Prep: 15 mins | Cook time: 1 hour 20 mins | Serves: 6-8 | Gluten free

Ingredients list

  • 2 Large potatoes, boiled and cooled
  • 2 tbsp olive oil
  • Generous pinch of Salt and pepper to taste
  • 50g mozzarella
  • ½ cup cherry tomatoes, cut in half
  • ½ cup shallots (or brown onion)
  • 1 cup spinach
  • 3 eggs
  • 3 tbsp cream cheese
  • ½ tsp nutmeg
  • 70ml milk
  • Parmesan cheese
  • Fresh basil

To serve

  • Fresh rocket
  • Chutney

Method

  • Preheat the oven to 200°C (400°F)
  • Prepare potatoes: Boil 2-3 large potatoes until soft. Remove from heat, allow to cool.
  • Thoroughly oil a pie tin with olive oil. Firmly press the boiled potatoes into the tin to form a base crust. Use a fork or the bottom of a glass to flatten the smashed potatoes evenly across the base and up the sides of the tin.
  • Drizzle the potato crust with more olive oil and sprinkle with salt and pepper.
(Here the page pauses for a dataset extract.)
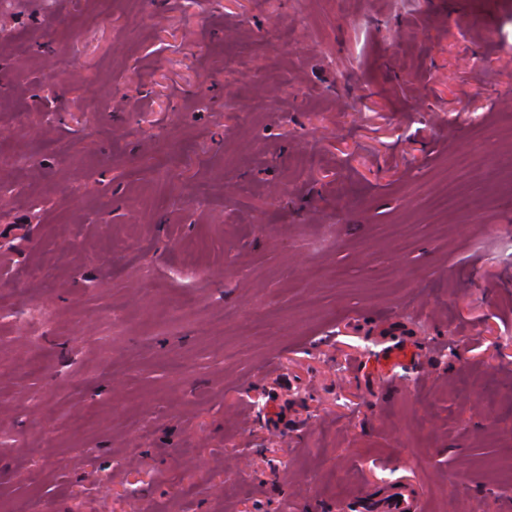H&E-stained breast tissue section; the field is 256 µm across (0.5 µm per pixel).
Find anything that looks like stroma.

Roast in the preheated oven at 200°C for 40 minutes or until golden and crispy.
  • Once out of the oven,add your toppings. Layer mozzarella, tomatoes, shallots, and spinach over the potato crust.
  • In a separate bowl, whisk together eggs, cream cheese, nutmeg, salt, and pepper until well combined. Pour this mixture evenly over the tomatoes, shallots, and spinach in the tin.
  • Return the pie to the oven and bake for another 25-30 minutes, or until the egg mixture is set.
  • Once baked, sprinkle parmesan cheese and fresh basil over the top for added flavour.
  • Serve the pie with fresh rocket and your favourite chutney on the side.